YES NEED A BOAT.....BUT IN THE LAST FEW YEARS THERE HAVE BEEN SOME NICE DEER KILLED FOR FLORIDA HIGH 120'S EVEN KNOW OFF A COUPLE THAT SCORED JUST OVER 130.


----------



## ironwkr (Oct 2, 2007)

would a jon boat work or would a bigger boat be needed?


----------



## Ithaca37 (Nov 23, 2007)

> *ironwkr (10/8/2008)*would a jon boat work or would a bigger boat be needed?

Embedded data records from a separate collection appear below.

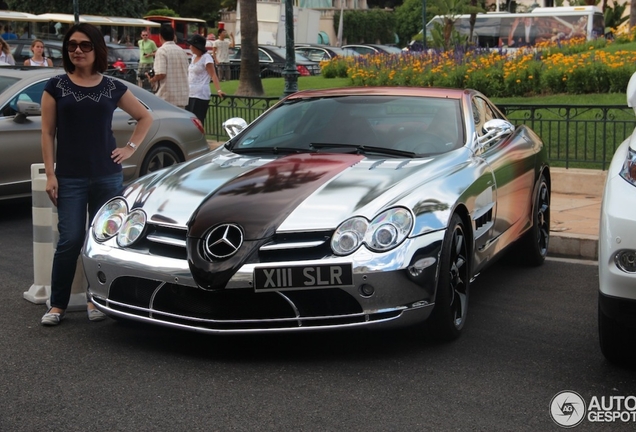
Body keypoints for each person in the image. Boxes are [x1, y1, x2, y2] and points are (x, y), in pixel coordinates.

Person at [39, 23, 152, 326]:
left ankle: (95, 299)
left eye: (85, 45)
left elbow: (145, 116)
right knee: (71, 240)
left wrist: (129, 148)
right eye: (72, 45)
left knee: (101, 241)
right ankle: (57, 305)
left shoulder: (112, 87)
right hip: (70, 178)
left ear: (96, 50)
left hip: (106, 175)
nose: (77, 50)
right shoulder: (56, 87)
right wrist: (51, 175)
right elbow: (47, 133)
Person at [186, 34, 225, 125]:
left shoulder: (206, 58)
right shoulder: (193, 57)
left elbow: (213, 75)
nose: (190, 47)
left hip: (200, 94)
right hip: (190, 92)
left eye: (192, 45)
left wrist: (218, 90)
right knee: (189, 119)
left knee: (197, 121)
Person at [147, 24, 189, 109]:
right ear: (174, 36)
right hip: (182, 96)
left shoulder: (161, 51)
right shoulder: (182, 51)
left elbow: (161, 74)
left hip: (166, 98)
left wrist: (151, 79)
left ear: (160, 36)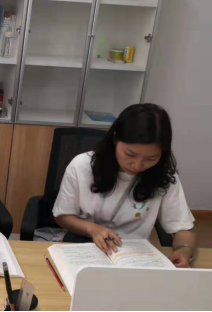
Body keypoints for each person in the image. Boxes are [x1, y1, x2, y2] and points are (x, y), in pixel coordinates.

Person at [53, 104, 196, 268]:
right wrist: (92, 229)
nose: (137, 165)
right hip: (83, 246)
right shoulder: (81, 166)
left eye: (151, 158)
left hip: (134, 256)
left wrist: (184, 250)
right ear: (115, 139)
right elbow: (62, 217)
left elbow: (183, 229)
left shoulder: (164, 177)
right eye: (130, 154)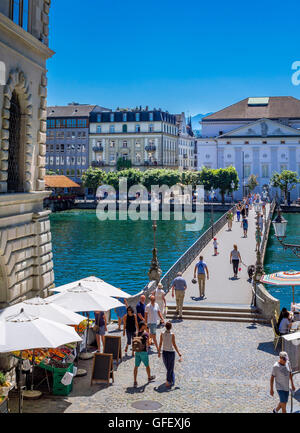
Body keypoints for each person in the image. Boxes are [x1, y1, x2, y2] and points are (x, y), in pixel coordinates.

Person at [158, 321, 182, 388]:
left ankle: (170, 380)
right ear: (171, 327)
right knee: (170, 367)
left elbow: (160, 343)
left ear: (165, 327)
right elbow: (174, 344)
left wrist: (159, 352)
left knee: (168, 367)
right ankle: (168, 381)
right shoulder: (172, 334)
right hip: (171, 352)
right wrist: (179, 353)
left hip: (164, 352)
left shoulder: (162, 334)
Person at [133, 321, 156, 388]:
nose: (146, 326)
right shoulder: (145, 334)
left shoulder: (135, 333)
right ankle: (149, 377)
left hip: (137, 352)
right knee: (147, 365)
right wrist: (151, 338)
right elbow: (148, 343)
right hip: (143, 352)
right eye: (145, 325)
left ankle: (135, 381)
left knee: (136, 366)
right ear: (142, 326)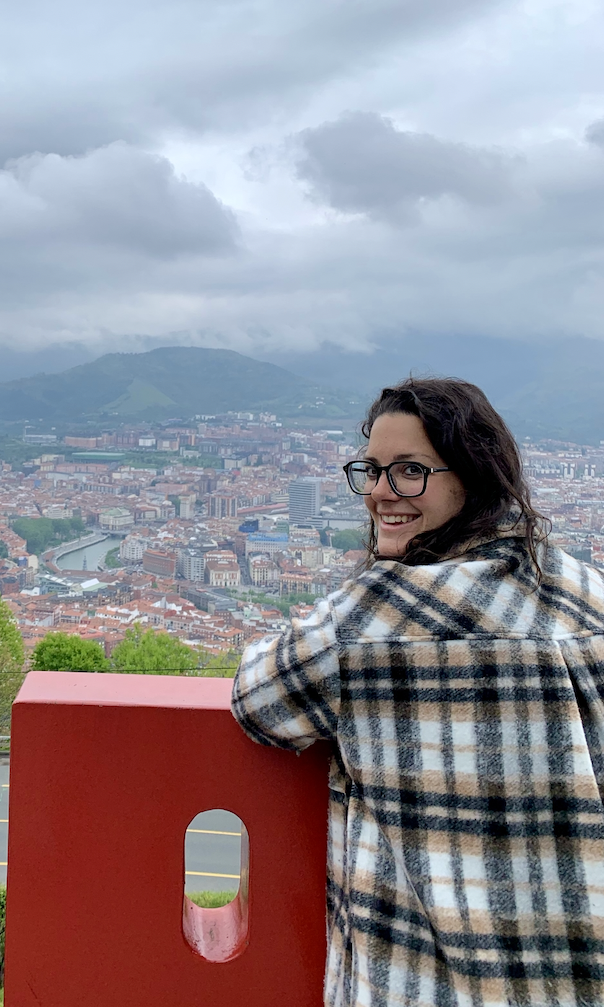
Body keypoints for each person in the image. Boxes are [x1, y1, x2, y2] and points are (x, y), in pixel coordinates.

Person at [231, 377, 604, 1007]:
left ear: (472, 476)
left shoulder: (374, 619)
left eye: (409, 471)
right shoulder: (583, 592)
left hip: (415, 983)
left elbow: (259, 700)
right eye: (372, 470)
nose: (380, 492)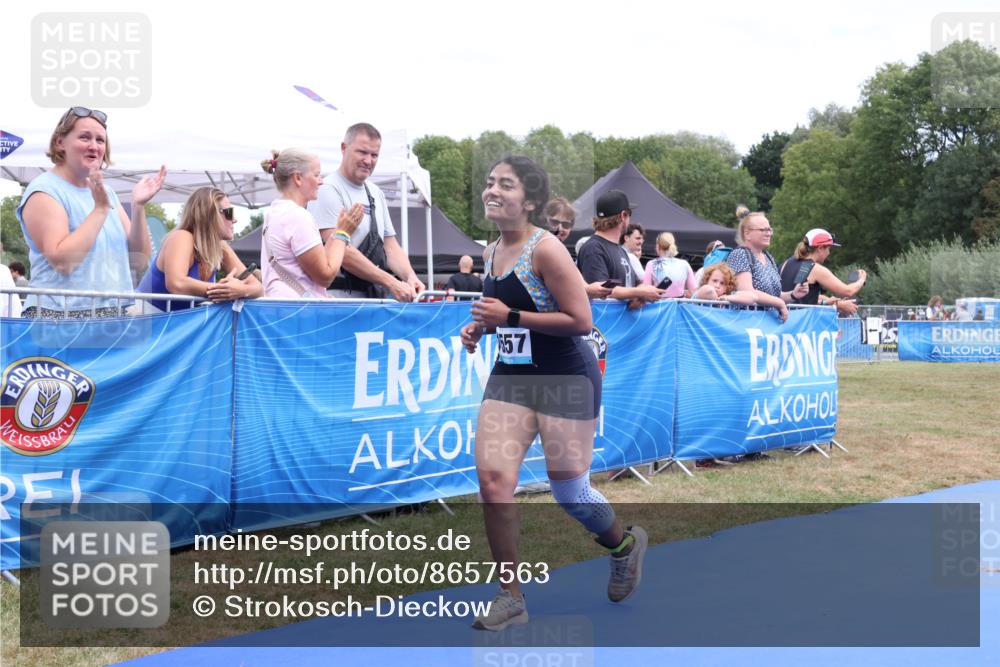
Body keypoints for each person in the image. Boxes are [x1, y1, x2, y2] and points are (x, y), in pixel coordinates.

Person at [460, 156, 647, 631]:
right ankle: (510, 595)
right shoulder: (490, 251)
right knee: (494, 483)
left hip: (565, 376)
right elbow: (500, 311)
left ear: (531, 201)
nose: (492, 191)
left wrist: (511, 318)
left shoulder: (547, 250)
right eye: (489, 182)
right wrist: (479, 327)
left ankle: (624, 546)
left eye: (506, 184)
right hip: (511, 379)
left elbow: (581, 321)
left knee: (570, 493)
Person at [16, 107, 166, 318]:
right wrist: (100, 210)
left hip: (113, 316)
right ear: (60, 142)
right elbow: (63, 262)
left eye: (100, 140)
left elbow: (139, 259)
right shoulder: (44, 191)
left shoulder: (108, 194)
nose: (94, 146)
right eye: (85, 137)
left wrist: (138, 206)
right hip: (60, 318)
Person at [308, 123, 425, 300]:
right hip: (338, 299)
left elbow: (390, 246)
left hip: (372, 297)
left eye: (374, 155)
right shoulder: (327, 189)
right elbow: (340, 250)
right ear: (344, 148)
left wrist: (410, 276)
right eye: (362, 152)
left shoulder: (375, 193)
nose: (368, 160)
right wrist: (391, 282)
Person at [259, 148, 362, 298]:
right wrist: (343, 233)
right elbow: (325, 276)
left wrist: (336, 234)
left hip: (281, 308)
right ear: (298, 178)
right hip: (299, 312)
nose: (321, 181)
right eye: (316, 175)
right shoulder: (298, 216)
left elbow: (317, 262)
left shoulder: (273, 213)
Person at [137, 187, 262, 311]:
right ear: (210, 214)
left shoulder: (221, 247)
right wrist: (223, 290)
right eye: (229, 212)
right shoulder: (182, 237)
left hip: (170, 325)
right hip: (141, 322)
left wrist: (239, 290)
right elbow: (176, 283)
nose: (234, 220)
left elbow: (258, 287)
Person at [576, 190, 663, 305]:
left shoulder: (620, 249)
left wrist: (638, 295)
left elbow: (634, 284)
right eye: (629, 214)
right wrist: (638, 292)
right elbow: (602, 291)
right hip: (603, 322)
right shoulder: (593, 248)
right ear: (623, 215)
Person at [726, 205, 808, 306]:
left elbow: (775, 296)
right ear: (747, 234)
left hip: (769, 320)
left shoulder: (768, 257)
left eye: (769, 230)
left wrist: (793, 294)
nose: (768, 234)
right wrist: (779, 303)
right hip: (748, 319)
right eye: (763, 230)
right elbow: (748, 293)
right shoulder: (739, 254)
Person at [778, 228, 866, 316]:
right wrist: (861, 280)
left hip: (783, 321)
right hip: (803, 325)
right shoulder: (815, 269)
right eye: (828, 249)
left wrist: (829, 302)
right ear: (820, 248)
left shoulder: (786, 263)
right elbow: (847, 291)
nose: (829, 253)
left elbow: (797, 295)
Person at [692, 262, 788, 321]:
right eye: (714, 281)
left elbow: (752, 297)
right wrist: (717, 301)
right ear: (707, 280)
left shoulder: (728, 297)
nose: (717, 285)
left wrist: (727, 298)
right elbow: (708, 290)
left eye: (722, 283)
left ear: (728, 287)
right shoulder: (700, 293)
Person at [642, 232, 698, 298]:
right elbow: (693, 291)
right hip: (679, 305)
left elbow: (646, 291)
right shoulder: (684, 264)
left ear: (658, 246)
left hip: (660, 305)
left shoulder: (651, 264)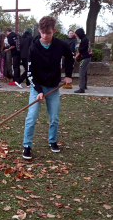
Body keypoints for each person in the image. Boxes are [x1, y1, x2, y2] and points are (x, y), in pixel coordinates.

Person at [22, 16, 73, 160]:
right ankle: (26, 145)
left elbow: (70, 57)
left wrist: (68, 75)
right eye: (42, 32)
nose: (45, 36)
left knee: (54, 117)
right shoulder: (33, 48)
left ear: (54, 31)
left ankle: (52, 141)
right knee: (32, 117)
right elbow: (29, 72)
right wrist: (38, 90)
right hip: (36, 86)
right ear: (39, 30)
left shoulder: (61, 45)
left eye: (48, 33)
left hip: (53, 87)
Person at [74, 28, 92, 93]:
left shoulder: (84, 39)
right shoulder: (85, 39)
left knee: (81, 72)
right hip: (87, 57)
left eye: (76, 35)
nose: (76, 36)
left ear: (79, 34)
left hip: (85, 58)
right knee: (84, 72)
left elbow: (81, 50)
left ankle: (81, 89)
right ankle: (84, 85)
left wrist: (76, 56)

ironwkr, a canoe on a slow current day would work, as you would only have to paddle the width of the river. A john boat with a trolling motor would work fine also, and you could explore more of the islands that way. I haven't hunted there in years, but from what I have heard from buddies of mine who dog hunt there have been some nice deer killed there in the last few years. Good luck.


----------



## Collard (Oct 23, 2007)

The typical 10pt on the left with a split browtine was killed opening morning of bow season 2003 on Brosnaham island at 6:19am. So there are some nice ones there. It's worth a few trips.


----------



## ironwkr (Oct 2, 2007)

very nice deer!!! is there a prefered launching spot for escambia river? i know where the bluegill is and ive seen a launch out by the shooting range also. any tips would be great!would escambia river be a better choice than eglin or blackwater? what about hogs? never even seen one in the woods but, sure would like to!


----------



## Collard (Oct 23, 2007)

Iron......the skull mount was killed while I was waiting on the hogs to show up. There are plenty. You just gotta get out there and find them. Escambia is great, as with any public land you may find some that think they own it, but they get over it.Beck's would be my choice for a launch.


----------



## Ithaca37 (Nov 23, 2007)

Becks Lake Fish Camp would be my choice. It is a safe place to leave your truck and trailer.


----------



## ironwkr (Oct 2, 2007)

was just checkin out becks...how long is the boat ride from the launch to the island....at say...ldle or trollin motorspeed? and how far from I10 and 29 to the becks landing? is it well posted or hard to find?


----------